In areas where Huawei gear isn’t used, the ROI for network automation depends heavily on how far along the digital transformation journey an operator is. 

“In order to get good ROI from automation, you’ll have to have gone through some sort of network transformation,” Chua noted. For those that aren’t as far along, customer service is low-hanging fruit that still provides “very good returns,” he said.

Indeed, despite claims that AI ROI is lacking, 90% of Nvidia’s survey respondents said they’re seeing AI drive out cost or increase revenues. As a result, it seems they’re planning to ramp up AI spending – with 89% stating they plan to increase outlay in 2026, compared to 65% who said the same a year ago.

“I would say that AI spend increase is supporting all these use cases but the biggest ROI at this stage across multiple operators is in customer service and internal operations,” Chetan Sharma, CEO of Chetan Sharma Consulting, told Fierce. 

As far as network autonomy goes, Bain’s research showed that energy efficiency optimization, service assurance and network optimization are the most mature applications in this vein. Network change management, however, is proving significantly more difficult, Bain found. 

AI-native before 6G

With AI spending on the rise and more pilots moving to production, it’s becoming clear that the technology is driving an inter-generational capex cycle. That is, operators aren’t waiting for 6G upgrades to put AI to work in the network. 

Nvidia’s report found 77% of respondents expect to deploy AI-native wireless network technologies before the 6G rollouts begin in 2030.

Chua said there are a couple reasons for this. First, AI deployments look very much like the large capital investments telcos are already used to. And even with some struggles, it’s easy to get at least some benefit out of AI, he said. 

Indeed, Penrose said there are already promising early results from operators who are using AI to improve spectral efficiency. These tests have shown AI can deliver a 20-30% improvement in spectral efficiency, he said.

Second, Chua noted telcos are still looking for the magic bullet that will help generate new revenue.

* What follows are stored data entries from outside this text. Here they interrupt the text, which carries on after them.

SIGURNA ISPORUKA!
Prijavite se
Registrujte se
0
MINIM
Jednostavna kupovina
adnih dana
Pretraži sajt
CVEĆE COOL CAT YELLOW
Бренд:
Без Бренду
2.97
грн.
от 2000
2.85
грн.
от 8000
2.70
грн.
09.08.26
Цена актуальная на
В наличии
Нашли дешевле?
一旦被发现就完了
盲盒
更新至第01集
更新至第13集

With AI workloads starting to shift from centralized training to distributed inference, telcos are starting to think “they have beachfront property and are hoping edge inferencing will be the killer workload they’re looking for.”

Architecture shift

But there’s one more element to telcos’ willingness to invest in AI: They are eyeing it as an opportunity to overhaul their network architecture. 

Penrose – who, remember, spent 30 years at AT&T before joining Nvidia – noted that operators have long deployed equipment that only serves the RAN. Now, they’re beginning to think about a different approach of deploying infrastructure that can serve both AI and the RAN. 

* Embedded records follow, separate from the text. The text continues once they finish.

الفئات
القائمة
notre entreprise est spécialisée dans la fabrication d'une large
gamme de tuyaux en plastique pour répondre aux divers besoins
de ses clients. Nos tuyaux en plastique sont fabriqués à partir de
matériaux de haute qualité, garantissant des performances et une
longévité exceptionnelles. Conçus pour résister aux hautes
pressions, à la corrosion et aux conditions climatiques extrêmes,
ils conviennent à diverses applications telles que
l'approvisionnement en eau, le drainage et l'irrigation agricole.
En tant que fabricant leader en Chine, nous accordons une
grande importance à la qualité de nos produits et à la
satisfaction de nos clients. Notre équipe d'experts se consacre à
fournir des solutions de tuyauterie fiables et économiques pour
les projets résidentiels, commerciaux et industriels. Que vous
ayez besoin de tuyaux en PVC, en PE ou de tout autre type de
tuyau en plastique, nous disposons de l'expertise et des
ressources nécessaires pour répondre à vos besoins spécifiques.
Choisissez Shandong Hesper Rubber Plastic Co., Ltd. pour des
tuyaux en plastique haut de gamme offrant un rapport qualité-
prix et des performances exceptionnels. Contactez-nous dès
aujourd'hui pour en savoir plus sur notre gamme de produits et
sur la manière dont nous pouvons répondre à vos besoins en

Sharma told Fierce that AI-RAN “holds the promise of a new architecture that enables introduction of new features and applications at software-speed.” He pointed to the early success T-Mobile has had with call and data sessions on platforms from Ericsson and Nokia. But he added “both performance and economics need to be taken care off before we move to any wide scale deployment.”

The question of economics is, at least in part, related to assertions that operators should be using GPUs rather than just CPUs in their network. 

Nvidia, a founding member of the AI-RAN Alliance, is a huge proponent of this.

“We really are trying to change the economics and make this be the ability to continuously upgrade the network. We shouldn’t have to wait for every G anymore,” Penrose said. 

Chua, however, said the architecture shift isn’t just a question of GPUs vs CPUs – it’s about whether operators really want dual purpose infrastructure.

“There are segregation issues. If the RAN is that critical to your business, you likely will not partition your resources to run other workloads that you don’t fully understand how to manage on those,” he said. 

Chua added it remains an open question whether it’s really that critical to enable AI processing on the far edge or whether it’s more cost effective to run it in a localized data center.